Saturday, August 28, 2021

The Last Mona Lisa by Jonathan Santlofer

Sourcebooks Landmark, 400 pages, $16.99


Florence, Italy, is one of my favorite places. Its history, its poetry, its politics, its drama, its beauty! Florence has cried out to other authors to place their books in its heart. Santlofer also heard the cry. It takes his protagonist, Luke Perrone, an American artist and art history teacher, a while to succumb to Florence’s spell, because he has other things to do. He has come to Florence to find out more about his great-grandfather, a man who stole the Mona Lisa about a hundred years ago.


Italian Vincenzo Peruggia has settled in Paris with the love of his life, Simone, who is expecting their child. It is 1911 and Vincenzo is poor. Simone, also an artist, cannot work. Vincenzo has obtained an ill-paying position at the Louvre. One of his last tasks before he steals the Mona Lisa is to build a sneeze-box for it. I saw the modern version of that sneeze-box a few years ago in the Louvre, and it was a sad and sorry thing. We must protect our treasures from the people who would admire but also touch, deface, and diminish them.* (Stonehenge, too, has recently been imprisoned for its own protection.) 
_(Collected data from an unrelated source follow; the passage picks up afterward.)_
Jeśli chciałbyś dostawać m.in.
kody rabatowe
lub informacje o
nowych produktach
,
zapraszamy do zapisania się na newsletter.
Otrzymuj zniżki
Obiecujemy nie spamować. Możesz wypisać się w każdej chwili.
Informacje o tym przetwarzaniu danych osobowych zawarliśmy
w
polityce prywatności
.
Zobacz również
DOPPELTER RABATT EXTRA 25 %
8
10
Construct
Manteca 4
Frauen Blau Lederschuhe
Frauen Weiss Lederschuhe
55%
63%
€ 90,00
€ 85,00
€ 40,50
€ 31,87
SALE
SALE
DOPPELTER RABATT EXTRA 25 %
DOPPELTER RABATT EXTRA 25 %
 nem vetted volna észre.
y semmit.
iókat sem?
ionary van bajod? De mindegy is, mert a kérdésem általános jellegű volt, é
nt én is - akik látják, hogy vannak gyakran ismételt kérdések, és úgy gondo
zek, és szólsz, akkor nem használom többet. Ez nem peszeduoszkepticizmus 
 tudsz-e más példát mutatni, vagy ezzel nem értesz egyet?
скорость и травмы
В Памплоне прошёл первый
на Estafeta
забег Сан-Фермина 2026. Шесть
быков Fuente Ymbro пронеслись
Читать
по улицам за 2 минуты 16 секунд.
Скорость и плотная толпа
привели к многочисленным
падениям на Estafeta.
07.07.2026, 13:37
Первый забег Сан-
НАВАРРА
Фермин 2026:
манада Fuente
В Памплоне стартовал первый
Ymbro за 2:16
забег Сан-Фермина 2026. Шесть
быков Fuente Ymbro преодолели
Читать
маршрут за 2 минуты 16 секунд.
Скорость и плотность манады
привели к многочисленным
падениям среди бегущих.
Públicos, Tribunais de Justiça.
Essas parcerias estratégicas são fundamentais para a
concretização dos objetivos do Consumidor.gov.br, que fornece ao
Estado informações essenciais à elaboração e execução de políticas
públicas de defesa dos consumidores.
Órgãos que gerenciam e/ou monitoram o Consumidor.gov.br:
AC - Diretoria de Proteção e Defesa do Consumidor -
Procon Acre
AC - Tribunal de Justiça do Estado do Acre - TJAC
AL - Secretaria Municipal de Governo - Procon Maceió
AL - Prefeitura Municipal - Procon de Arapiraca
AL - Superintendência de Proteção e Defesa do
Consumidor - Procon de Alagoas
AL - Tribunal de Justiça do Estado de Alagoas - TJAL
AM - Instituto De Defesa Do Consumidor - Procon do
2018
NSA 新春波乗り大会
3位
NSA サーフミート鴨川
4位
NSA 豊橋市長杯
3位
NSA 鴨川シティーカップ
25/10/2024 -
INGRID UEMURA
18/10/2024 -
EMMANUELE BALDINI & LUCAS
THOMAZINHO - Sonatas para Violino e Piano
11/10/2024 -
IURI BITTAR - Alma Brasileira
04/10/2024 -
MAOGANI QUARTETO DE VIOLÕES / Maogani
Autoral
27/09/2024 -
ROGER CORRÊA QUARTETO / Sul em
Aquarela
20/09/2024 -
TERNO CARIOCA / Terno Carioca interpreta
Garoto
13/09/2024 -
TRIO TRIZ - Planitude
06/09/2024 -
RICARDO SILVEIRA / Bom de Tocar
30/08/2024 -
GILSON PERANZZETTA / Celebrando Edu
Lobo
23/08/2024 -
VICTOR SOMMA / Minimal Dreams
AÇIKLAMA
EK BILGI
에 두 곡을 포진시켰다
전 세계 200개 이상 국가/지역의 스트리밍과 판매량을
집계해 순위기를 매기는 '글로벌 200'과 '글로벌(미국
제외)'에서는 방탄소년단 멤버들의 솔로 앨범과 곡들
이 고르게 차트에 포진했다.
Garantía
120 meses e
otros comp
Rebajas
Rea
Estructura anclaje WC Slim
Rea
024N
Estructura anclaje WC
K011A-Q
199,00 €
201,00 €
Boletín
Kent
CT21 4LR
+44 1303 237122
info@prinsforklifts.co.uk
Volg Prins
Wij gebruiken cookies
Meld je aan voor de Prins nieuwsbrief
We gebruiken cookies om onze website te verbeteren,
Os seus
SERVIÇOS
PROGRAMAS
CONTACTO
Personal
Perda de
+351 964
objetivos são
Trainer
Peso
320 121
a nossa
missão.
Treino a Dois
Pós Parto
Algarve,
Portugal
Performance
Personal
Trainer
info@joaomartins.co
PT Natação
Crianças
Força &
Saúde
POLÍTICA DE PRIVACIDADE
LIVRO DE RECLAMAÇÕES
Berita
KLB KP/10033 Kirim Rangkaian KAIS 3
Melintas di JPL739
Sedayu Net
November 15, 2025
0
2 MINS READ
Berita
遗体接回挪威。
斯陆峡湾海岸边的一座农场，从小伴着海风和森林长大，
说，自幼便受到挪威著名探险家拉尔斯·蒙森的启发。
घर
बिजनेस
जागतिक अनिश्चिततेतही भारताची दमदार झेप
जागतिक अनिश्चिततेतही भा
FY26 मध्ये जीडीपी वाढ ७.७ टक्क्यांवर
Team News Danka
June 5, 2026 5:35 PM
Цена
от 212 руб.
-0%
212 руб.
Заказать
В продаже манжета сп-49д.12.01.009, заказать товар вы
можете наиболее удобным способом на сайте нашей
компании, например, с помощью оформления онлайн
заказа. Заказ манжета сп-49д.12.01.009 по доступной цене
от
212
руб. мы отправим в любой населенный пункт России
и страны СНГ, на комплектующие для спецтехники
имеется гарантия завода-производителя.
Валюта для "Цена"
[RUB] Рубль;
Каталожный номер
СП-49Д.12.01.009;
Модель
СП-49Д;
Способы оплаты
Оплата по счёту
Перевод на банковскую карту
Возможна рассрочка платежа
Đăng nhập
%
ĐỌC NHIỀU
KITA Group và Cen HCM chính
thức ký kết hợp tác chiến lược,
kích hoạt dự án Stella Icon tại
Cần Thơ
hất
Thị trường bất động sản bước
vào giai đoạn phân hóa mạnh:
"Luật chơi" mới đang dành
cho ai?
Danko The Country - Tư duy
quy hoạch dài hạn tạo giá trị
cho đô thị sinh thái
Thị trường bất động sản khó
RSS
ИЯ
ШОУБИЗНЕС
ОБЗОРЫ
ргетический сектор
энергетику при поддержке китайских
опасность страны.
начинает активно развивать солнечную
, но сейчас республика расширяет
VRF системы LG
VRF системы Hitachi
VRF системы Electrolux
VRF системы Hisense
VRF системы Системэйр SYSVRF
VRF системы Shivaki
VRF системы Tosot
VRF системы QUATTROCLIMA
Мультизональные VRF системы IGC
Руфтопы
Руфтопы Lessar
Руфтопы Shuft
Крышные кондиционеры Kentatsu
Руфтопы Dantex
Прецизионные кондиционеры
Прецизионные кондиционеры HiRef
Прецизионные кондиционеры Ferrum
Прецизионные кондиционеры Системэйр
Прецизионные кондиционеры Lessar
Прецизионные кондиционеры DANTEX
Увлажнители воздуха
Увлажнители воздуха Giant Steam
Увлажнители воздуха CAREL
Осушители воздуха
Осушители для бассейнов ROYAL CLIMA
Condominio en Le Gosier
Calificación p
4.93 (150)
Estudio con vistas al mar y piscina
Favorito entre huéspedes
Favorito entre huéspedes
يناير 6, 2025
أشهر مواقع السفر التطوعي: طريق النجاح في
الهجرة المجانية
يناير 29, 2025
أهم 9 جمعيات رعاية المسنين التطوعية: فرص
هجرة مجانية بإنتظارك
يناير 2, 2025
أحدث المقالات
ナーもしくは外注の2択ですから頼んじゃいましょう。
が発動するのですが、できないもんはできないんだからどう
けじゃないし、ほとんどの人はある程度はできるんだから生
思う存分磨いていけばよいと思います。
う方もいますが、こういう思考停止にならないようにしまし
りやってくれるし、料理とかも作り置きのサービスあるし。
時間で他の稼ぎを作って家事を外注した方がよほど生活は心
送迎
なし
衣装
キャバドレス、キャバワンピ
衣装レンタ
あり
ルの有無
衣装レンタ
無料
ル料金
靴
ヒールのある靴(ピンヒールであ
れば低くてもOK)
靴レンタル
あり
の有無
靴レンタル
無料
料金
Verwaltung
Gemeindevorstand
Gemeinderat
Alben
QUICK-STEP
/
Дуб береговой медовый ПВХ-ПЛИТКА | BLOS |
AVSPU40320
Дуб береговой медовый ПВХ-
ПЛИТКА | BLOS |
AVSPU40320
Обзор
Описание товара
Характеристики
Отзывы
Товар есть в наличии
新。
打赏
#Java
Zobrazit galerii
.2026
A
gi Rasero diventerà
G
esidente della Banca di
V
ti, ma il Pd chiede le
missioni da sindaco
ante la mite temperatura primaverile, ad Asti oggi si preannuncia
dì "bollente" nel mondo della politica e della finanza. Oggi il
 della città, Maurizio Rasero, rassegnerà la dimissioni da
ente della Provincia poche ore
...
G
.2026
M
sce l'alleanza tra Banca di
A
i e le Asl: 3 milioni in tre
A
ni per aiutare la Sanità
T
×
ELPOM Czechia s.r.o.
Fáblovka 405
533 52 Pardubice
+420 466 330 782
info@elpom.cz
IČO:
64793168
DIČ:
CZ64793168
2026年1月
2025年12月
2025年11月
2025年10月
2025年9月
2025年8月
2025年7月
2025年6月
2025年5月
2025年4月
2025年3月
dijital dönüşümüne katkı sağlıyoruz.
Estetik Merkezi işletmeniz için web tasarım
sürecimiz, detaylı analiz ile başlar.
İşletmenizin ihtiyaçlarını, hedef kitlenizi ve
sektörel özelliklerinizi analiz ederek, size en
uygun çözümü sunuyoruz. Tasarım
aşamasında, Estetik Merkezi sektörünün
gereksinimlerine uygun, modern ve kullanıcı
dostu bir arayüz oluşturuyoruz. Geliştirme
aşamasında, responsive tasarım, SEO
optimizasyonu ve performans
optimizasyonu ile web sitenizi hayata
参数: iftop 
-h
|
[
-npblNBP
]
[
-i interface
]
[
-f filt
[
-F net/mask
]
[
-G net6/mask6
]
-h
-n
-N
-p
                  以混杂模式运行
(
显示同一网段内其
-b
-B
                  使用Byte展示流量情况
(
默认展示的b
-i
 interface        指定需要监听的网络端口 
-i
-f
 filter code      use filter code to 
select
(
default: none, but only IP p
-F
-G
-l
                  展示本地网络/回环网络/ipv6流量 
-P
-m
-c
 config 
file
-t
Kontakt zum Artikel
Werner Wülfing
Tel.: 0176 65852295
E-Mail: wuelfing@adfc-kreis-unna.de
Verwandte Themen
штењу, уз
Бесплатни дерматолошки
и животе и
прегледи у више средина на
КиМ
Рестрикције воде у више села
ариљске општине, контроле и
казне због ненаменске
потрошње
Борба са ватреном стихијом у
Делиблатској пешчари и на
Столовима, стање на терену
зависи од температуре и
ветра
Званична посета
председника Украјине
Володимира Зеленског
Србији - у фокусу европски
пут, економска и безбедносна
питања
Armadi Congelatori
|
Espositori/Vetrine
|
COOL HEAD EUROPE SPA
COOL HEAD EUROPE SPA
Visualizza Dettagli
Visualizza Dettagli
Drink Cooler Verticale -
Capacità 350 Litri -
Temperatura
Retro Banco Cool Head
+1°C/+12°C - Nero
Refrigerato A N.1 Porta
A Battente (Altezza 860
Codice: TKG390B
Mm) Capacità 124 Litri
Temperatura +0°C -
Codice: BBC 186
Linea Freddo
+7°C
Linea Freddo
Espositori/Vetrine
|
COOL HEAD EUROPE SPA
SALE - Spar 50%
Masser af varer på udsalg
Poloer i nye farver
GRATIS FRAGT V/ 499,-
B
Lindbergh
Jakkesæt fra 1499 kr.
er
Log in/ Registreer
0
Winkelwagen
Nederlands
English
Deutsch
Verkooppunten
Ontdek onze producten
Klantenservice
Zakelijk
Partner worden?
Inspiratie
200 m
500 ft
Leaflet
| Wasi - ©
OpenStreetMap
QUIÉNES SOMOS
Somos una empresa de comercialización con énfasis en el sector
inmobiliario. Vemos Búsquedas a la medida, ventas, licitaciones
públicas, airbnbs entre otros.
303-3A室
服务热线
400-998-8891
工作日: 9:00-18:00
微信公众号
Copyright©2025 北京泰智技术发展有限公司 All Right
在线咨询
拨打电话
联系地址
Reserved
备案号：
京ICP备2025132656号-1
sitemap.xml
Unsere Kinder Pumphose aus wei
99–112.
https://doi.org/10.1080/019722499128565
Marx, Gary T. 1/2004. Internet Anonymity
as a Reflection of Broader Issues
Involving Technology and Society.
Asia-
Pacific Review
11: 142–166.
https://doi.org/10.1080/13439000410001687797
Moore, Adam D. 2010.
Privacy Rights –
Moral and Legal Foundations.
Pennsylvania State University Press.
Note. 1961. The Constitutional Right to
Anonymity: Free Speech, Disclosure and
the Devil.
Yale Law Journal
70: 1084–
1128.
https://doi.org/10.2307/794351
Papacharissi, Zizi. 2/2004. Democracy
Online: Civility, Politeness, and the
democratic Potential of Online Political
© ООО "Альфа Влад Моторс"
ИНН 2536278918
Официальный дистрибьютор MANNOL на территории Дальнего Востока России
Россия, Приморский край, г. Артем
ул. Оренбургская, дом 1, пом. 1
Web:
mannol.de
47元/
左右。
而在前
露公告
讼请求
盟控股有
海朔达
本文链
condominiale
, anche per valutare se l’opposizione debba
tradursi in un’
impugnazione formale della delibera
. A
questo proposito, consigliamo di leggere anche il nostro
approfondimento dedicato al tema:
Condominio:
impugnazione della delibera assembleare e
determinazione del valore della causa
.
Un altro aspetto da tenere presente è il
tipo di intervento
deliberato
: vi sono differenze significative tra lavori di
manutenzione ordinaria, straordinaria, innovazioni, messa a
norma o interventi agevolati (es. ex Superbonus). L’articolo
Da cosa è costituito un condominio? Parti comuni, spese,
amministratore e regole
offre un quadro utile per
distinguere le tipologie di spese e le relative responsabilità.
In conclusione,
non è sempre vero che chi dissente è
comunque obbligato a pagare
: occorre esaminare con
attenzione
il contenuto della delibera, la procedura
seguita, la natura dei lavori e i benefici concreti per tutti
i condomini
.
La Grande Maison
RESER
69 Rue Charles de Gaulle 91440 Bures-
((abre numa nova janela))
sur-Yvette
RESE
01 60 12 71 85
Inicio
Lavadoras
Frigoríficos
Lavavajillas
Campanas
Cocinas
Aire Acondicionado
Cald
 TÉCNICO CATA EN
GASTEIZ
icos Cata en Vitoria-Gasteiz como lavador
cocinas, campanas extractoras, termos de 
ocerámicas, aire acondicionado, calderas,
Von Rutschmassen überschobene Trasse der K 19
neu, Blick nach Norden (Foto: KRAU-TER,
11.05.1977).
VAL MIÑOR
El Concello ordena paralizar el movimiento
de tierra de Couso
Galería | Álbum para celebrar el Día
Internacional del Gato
Why did Vincenzo steal the Mona Lisa? Luke wants to know and that is why he is in Florence. Sidestepping a couple of dead bodies, he tracks down the journal belonging to his great-grandfather and begins the process of translating it. While in a small library working on his research, he meets the friendly Alex(andra) Greene. She is interested — far too interested — in his research. Luke no doubt thinks it’s his allure and suave intellectual mastery of Renaissance art history. Somewhere in there, Luke realizes he is being stalked by at least one shadowy figure. That figure turns out to be a rogue Interpol agent who wants to learn if there is an art theft ring and has decided Luke may be his best lead. The agent proves to be right: Luke may be a poor innocent, but he is a lightening rod for intrigue. Luke doesn’t even cotton to yet another shadowy figure who may be following him or one of the other people he has met in his investigation. Whatever, there are more dead bodies.


There were so many elements in Santlofer’s story I enjoyed: the setting (of course), touches reminiscent of the “Da Vinci Code” (but no true puzzles), a heist, a desperate Interpol agent, a ruthless henchman. But in the end, it didn’t quite gel for me. Luke was pretty pathetic and at times I questioned whether he really knew anything about art.**


Luke falls in love at first sight. Seriously, at first sight, because he doesn’t really get to talk to or know Alex before he is smitten. Alex takes a little longer, but not much. This sounds more like a book from the 1950s or 60s. The romance is fraught, tedious, and bereft of any intelligence.


I did love the heist, though. I mentally wept at the operatic story of Vincenzo Peruggia. Now there's a love story! Curses, you vile and venal rich people who don’t believe in sharing! 


“The Last Mona Lisa” was worth the read for the description (eventually) of Florence and its art and the heist. 




*That’s why we can’t have nice things.


**At one point, a police artist is doing a rendering using Luke’s description. “That’s him. How did you do that?” Luke asks. Um. He’s an artist. You’re an artist. Did you really need to ask that?